Everything You Want to Know about Rotational Molding

Updated on February 28, 2020

Rotational molding refers to a plastic manufacturing process to form hollow parts of any size. It is a cost-effective method to produce significant parts. Rotomolding was developed in the 20th century, and it has been gaining popularity over other plastic manufacturing processes like blow molding, thermoforming, and plastic injection molding. 

Let’s look at some essential aspects of rotational molding

What Are the Materials Used in Rotomolding?

Polyethylene is one of the most popular materials used in rotomolding. The reasons behind the preference for polyethylenes are low costs, a broad range of properties, and processability. 

Some plastic manufacturers also use specially formulated powders like polycarbonate, nylons, polypropylene, and rigid polyvinyl chloride in rotomolding. These powders can be reinforced with fiberglass. 

What Is Entailed In Rotomolding?

Step 1 – Mold Preparation 

You can think about the process, like baking a cake. The hollow mold is filled with desired materials like resin or polymer powder, compounds like nylon, polyvinyl chloride, polyethylene, and some mixtures for hardness properties and color. 

Before filling the material, preheat the mold as per the properties of the material. The next step involves loading of powder in the frame, closing the mold, and moving it to the oven. The amount of preheating depends on polymer selection and mold design. 

Step 2- Mold Heating 

One of the crucial fundamentals of rotational molding is the rotation of the molds on two axes to achieve adequate material spreading and coverage. Rotating the mold on one axis won’t guarantee even dispersal of material, and achieving consistent wall thickness would be difficult.
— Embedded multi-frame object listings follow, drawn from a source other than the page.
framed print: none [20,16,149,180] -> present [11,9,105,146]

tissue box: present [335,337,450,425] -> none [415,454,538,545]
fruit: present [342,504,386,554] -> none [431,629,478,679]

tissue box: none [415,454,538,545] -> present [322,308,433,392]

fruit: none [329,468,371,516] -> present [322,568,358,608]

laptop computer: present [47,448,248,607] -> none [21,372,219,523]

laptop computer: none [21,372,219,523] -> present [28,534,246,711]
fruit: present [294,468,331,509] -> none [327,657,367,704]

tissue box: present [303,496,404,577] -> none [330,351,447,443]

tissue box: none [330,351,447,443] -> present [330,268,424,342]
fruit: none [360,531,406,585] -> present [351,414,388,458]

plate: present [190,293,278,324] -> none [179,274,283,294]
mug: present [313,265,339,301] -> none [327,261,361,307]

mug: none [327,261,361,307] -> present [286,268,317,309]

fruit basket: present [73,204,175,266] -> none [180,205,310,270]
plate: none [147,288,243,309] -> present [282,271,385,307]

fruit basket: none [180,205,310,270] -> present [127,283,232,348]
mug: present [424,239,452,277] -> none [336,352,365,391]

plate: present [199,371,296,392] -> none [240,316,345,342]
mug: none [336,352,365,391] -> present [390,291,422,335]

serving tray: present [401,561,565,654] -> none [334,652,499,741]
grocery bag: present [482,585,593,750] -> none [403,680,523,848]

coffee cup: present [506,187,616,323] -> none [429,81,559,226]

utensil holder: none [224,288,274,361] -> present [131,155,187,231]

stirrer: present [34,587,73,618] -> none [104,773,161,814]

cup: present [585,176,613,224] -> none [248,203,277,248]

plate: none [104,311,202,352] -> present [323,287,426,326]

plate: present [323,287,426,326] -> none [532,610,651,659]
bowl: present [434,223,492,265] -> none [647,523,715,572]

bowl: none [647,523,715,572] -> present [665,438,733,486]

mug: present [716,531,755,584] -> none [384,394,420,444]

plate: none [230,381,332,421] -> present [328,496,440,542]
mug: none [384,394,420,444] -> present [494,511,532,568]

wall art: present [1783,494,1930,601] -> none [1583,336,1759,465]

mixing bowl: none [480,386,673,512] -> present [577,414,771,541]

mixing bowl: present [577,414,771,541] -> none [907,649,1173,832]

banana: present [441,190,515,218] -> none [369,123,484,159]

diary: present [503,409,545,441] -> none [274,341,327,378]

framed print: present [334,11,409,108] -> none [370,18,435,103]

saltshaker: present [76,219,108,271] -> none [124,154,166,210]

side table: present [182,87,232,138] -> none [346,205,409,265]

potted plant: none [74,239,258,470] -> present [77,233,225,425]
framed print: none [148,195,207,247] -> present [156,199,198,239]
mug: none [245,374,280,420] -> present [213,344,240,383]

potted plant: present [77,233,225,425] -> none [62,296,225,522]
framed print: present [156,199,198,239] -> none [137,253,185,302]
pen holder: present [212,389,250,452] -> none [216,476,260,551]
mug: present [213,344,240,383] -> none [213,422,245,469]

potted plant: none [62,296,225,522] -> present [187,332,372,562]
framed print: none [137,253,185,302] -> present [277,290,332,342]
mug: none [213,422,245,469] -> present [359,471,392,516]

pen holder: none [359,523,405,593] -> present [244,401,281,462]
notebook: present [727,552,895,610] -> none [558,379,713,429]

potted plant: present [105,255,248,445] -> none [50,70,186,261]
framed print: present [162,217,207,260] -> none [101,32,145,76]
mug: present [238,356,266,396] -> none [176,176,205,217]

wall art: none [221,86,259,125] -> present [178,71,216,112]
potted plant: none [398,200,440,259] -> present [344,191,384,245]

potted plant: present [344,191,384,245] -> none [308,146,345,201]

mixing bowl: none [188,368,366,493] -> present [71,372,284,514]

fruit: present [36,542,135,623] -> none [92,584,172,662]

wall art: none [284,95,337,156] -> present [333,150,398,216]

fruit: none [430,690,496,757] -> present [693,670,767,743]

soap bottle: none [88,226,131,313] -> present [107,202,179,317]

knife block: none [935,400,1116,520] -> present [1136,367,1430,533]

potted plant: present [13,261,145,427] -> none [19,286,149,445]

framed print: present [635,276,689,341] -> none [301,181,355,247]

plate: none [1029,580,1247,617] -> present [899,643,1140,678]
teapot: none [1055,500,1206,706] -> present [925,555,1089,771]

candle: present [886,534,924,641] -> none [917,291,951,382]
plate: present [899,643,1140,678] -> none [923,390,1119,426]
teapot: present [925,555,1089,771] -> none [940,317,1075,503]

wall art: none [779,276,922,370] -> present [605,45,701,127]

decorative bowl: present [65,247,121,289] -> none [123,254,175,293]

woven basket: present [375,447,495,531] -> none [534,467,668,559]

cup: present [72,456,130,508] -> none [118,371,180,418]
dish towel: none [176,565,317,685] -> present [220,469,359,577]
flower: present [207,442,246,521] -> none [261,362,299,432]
The speed of rotation of the mold is 20 rotations every minute. This ensures the material is not subjected to centrifugal forces and gets excellent coverage. Timing is also an essential factor in rotomolding as insufficient time will prevent the complete melting of polymer and its adherence to the mold wall. Too much time will also degrade the mechanical properties of the polymer and impact its final form.

Step 3 – Mold Cooling 

Mold cooling is also a vital step in rotomolding. The cooling rate needs to be carefully controlled. Water or air helps to cool the mold from outside, which in turn will cool the polymer inside. 

By maintaining the right rate of cooling, you can avoid shrinkage and wrapping problems that are caused by the fast cooling rate. Inconsistent wall thickness and undesired flow are some of the outcomes of cooling too slow. 

Step 4 – Mold Unloading 

The last part of the rotational molding is to ensure the manufactured parts leave the mold quickly and without any damage. You need to plan and apply for mold release properly for which careful mold design is critical. 

A good mold design would ensure the parts separate from mold cavities easily. After unloading the molds, you can proceed with finishing, inspection, and packaging the final product.

Rotomolding is used in a variety of industries. The medical devices, toys, and other plastic items that use daily are some of the products manufactured by rotational molding. 

Precision control, advanced automation, and advanced polymer materials with great finishes has made rotomolding a highly reliable and efficient method in plastic manufacturing.